• DESCRIPTION OF THE TASK
Reproduce the entire listing exactly as written, apart from its pictures.

▽

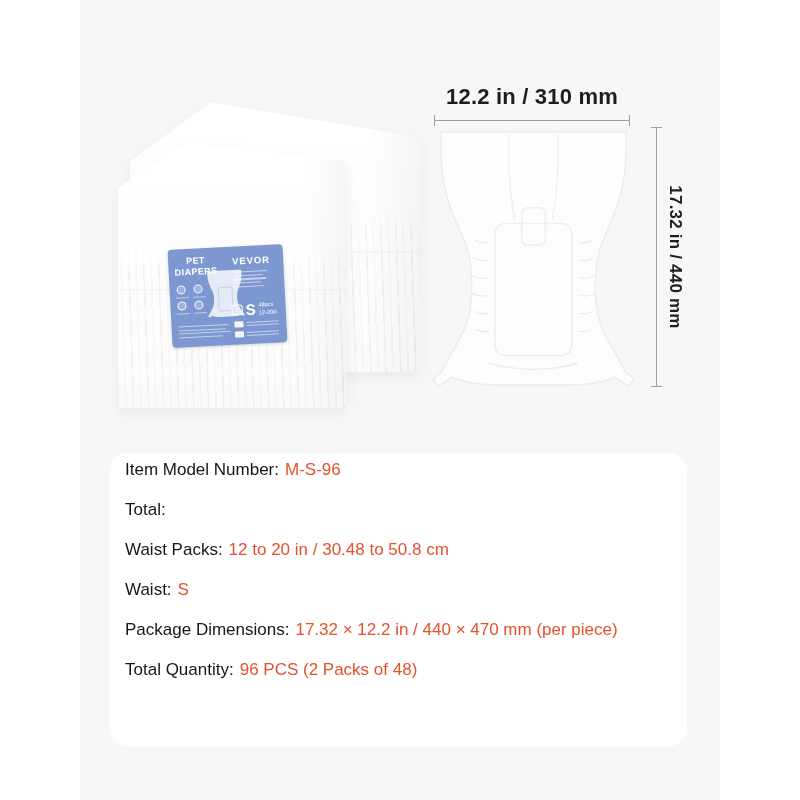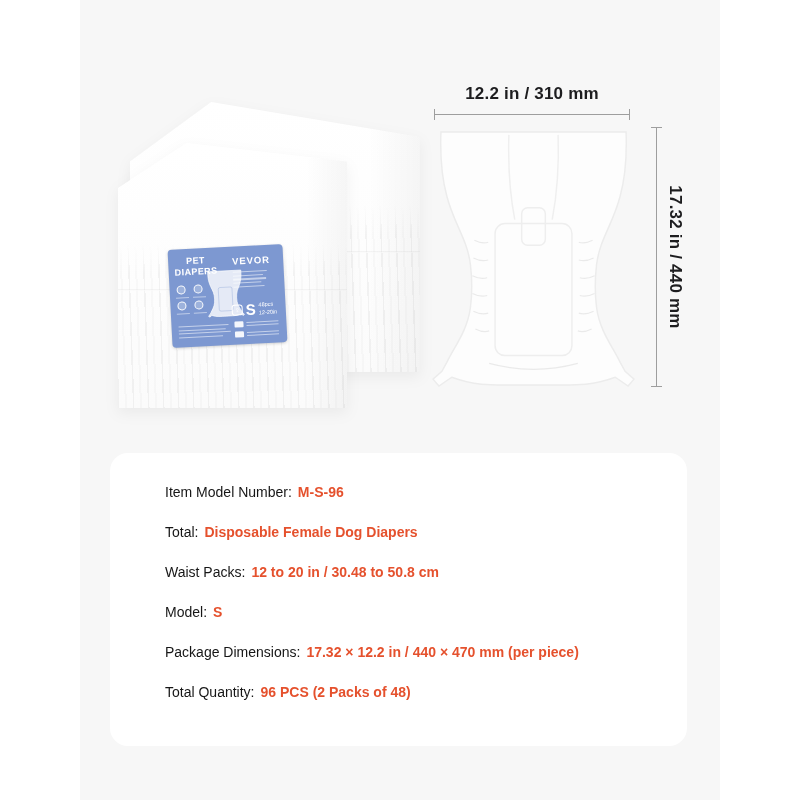--- a/index.html
+++ b/index.html
@@ -64,40 +64,40 @@
   .bc-lines i{width:32px;}
 
   
   .flat-diaper{position:absolute;left:349px;top:127px;width:209px;height:264px;}
   .dp-outline{fill:#FDFDFD;stroke:#ECECEC;stroke-width:1.5;}
   .dp-line{fill:none;stroke:#EFEFEF;stroke-width:1.5;}
   .dp-pad{fill:none;stroke:#EEEEEE;stroke-width:1.5;}
   .dp-gather{fill:none;stroke:#EAEAEA;stroke-width:1.2;}
 
   .dim-h{position:absolute;left:352px;top:84px;width:200px;}
-  .dim-h-text{text-align:center;font-size:17px;font-weight:600;color:#1D1D1F;letter-spacing:.2px;}
+  .dim-h-text{text-align:center;font-size:22px;font-weight:600;color:#1D1D1F;letter-spacing:.2px;}
   .dim-h-line{position:relative;margin-top:5px;height:11px;}
   .dim-h-line::before{content:'';position:absolute;left:2px;right:2px;top:5px;border-top:1px solid var(--dim-line);}
   .dim-h-line i{position:absolute;top:0;width:1px;height:11px;background:var(--dim-line);}
   .dim-h-line .tick-l{left:2px;} .dim-h-line .tick-r{right:2px;}
 
   .dim-v{position:absolute;left:570px;top:127px;height:260px;width:40px;}
   .dim-v-line{position:absolute;left:0;top:0;bottom:0;width:13px;}
   .dim-v-line::before{content:'';position:absolute;left:6px;top:1px;bottom:1px;border-left:1px solid var(--dim-line);}
   .dim-v-line i{position:absolute;left:1px;width:11px;height:1px;background:var(--dim-line);}
   .dim-v-line .tick-t{top:0;} .dim-v-line .tick-b{bottom:0;}
   .dim-v-text{position:absolute;left:15px;top:50%;transform:translateY(-50%);
     writing-mode:vertical-rl;font-size:17px;font-weight:600;color:#1D1D1F;letter-spacing:.2px;white-space:nowrap;}
 
   
   .spec-panel{position:absolute;left:30px;top:453px;width:577px;height:293px;
     background:#ffffff;border-radius:18px;padding:7px 10px 0 15px;}
-  .spec-row{height:40px;display:flex;align-items:flex-end;font-size:14px;color:var(--text);white-space:nowrap;margin-left:40px;}
+  .spec-row{height:40px;display:flex;align-items:flex-start;font-size:17px;color:var(--text);white-space:nowrap;}
   .spec-label{font-weight:400;}
-  .spec-value{color:var(--accent);font-weight:700;margin-left:6px;}
+  .spec-value{color:var(--accent);font-weight:400;margin-left:6px;}
   .spec-label-2{margin-left:16px;}
 </style>
 </head>
 <body>
 
 <div class="canvas">
   <div class="stage">
 
     <div class="pkg pkg-back">
       <div class="pkg-shape">
@@ -207,28 +207,27 @@
       <div class="dim-v-text">17.32 in / 440 mm</div>
     </div>
 
     <div class="spec-panel">
       <div class="spec-row">
         <span class="spec-label">Item Model Number:</span>
         <span class="spec-value">M-S-96</span>
       </div>
       <div class="spec-row">
         <span class="spec-label">Total:</span>
-        <span class="spec-value">Disposable Female Dog Diapers</span>
       </div>
       <div class="spec-row">
         <span class="spec-label">Waist Packs:</span>
         <span class="spec-value">12 to 20 in / 30.48 to 50.8 cm</span>
       </div>
       <div class="spec-row">
-        <span class="spec-label">Model:</span>
+        <span class="spec-label">Waist:</span>
         <span class="spec-value">S</span>
       </div>
       <div class="spec-row">
         <span class="spec-label">Package Dimensions:</span>
         <span class="spec-value">17.32 × 12.2 in / 440 × 470 mm (per piece)</span>
       </div>
       <div class="spec-row">
         <span class="spec-label">Total Quantity:</span>
         <span class="spec-value">96 PCS (2 Packs of 48)</span>
       </div>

△

• ANSWER SPACE
--- a/index.html
+++ b/index.html
@@ -64,40 +64,40 @@
   .bc-lines i{width:32px;}
 
   
   .flat-diaper{position:absolute;left:349px;top:127px;width:209px;height:264px;}
   .dp-outline{fill:#FDFDFD;stroke:#ECECEC;stroke-width:1.5;}
   .dp-line{fill:none;stroke:#EFEFEF;stroke-width:1.5;}
   .dp-pad{fill:none;stroke:#EEEEEE;stroke-width:1.5;}
   .dp-gather{fill:none;stroke:#EAEAEA;stroke-width:1.2;}
 
   .dim-h{position:absolute;left:352px;top:84px;width:200px;}
-  .dim-h-text{text-align:center;font-size:17px;font-weight:600;color:#1D1D1F;letter-spacing:.2px;}
+  .dim-h-text{text-align:center;font-size:22px;font-weight:600;color:#1D1D1F;letter-spacing:.2px;}
   .dim-h-line{position:relative;margin-top:5px;height:11px;}
   .dim-h-line::before{content:'';position:absolute;left:2px;right:2px;top:5px;border-top:1px solid var(--dim-line);}
   .dim-h-line i{position:absolute;top:0;width:1px;height:11px;background:var(--dim-line);}
   .dim-h-line .tick-l{left:2px;} .dim-h-line .tick-r{right:2px;}
 
   .dim-v{position:absolute;left:570px;top:127px;height:260px;width:40px;}
   .dim-v-line{position:absolute;left:0;top:0;bottom:0;width:13px;}
   .dim-v-line::before{content:'';position:absolute;left:6px;top:1px;bottom:1px;border-left:1px solid var(--dim-line);}
   .dim-v-line i{position:absolute;left:1px;width:11px;height:1px;background:var(--dim-line);}
   .dim-v-line .tick-t{top:0;} .dim-v-line .tick-b{bottom:0;}
   .dim-v-text{position:absolute;left:15px;top:50%;transform:translateY(-50%);
     writing-mode:vertical-rl;font-size:17px;font-weight:600;color:#1D1D1F;letter-spacing:.2px;white-space:nowrap;}
 
   
   .spec-panel{position:absolute;left:30px;top:453px;width:577px;height:293px;
     background:#ffffff;border-radius:18px;padding:7px 10px 0 15px;}
-  .spec-row{height:40px;display:flex;align-items:flex-end;font-size:14px;color:var(--text);white-space:nowrap;margin-left:40px;}
+  .spec-row{height:40px;display:flex;align-items:flex-start;font-size:17px;color:var(--text);white-space:nowrap;}
   .spec-label{font-weight:400;}
-  .spec-value{color:var(--accent);font-weight:700;margin-left:6px;}
+  .spec-value{color:var(--accent);font-weight:400;margin-left:6px;}
   .spec-label-2{margin-left:16px;}
 </style>
 </head>
 <body>
 
 <div class="canvas">
   <div class="stage">
 
     <div class="pkg pkg-back">
       <div class="pkg-shape">
@@ -207,28 +207,27 @@
       <div class="dim-v-text">17.32 in / 440 mm</div>
     </div>
 
     <div class="spec-panel">
       <div class="spec-row">
         <span class="spec-label">Item Model Number:</span>
         <span class="spec-value">M-S-96</span>
       </div>
       <div class="spec-row">
         <span class="spec-label">Total:</span>
-        <span class="spec-value">Disposable Female Dog Diapers</span>
       </div>
       <div class="spec-row">
         <span class="spec-label">Waist Packs:</span>
         <span class="spec-value">12 to 20 in / 30.48 to 50.8 cm</span>
       </div>
       <div class="spec-row">
-        <span class="spec-label">Model:</span>
+        <span class="spec-label">Waist:</span>
         <span class="spec-value">S</span>
       </div>
       <div class="spec-row">
         <span class="spec-label">Package Dimensions:</span>
         <span class="spec-value">17.32 × 12.2 in / 440 × 470 mm (per piece)</span>
       </div>
       <div class="spec-row">
         <span class="spec-label">Total Quantity:</span>
         <span class="spec-value">96 PCS (2 Packs of 48)</span>
       </div>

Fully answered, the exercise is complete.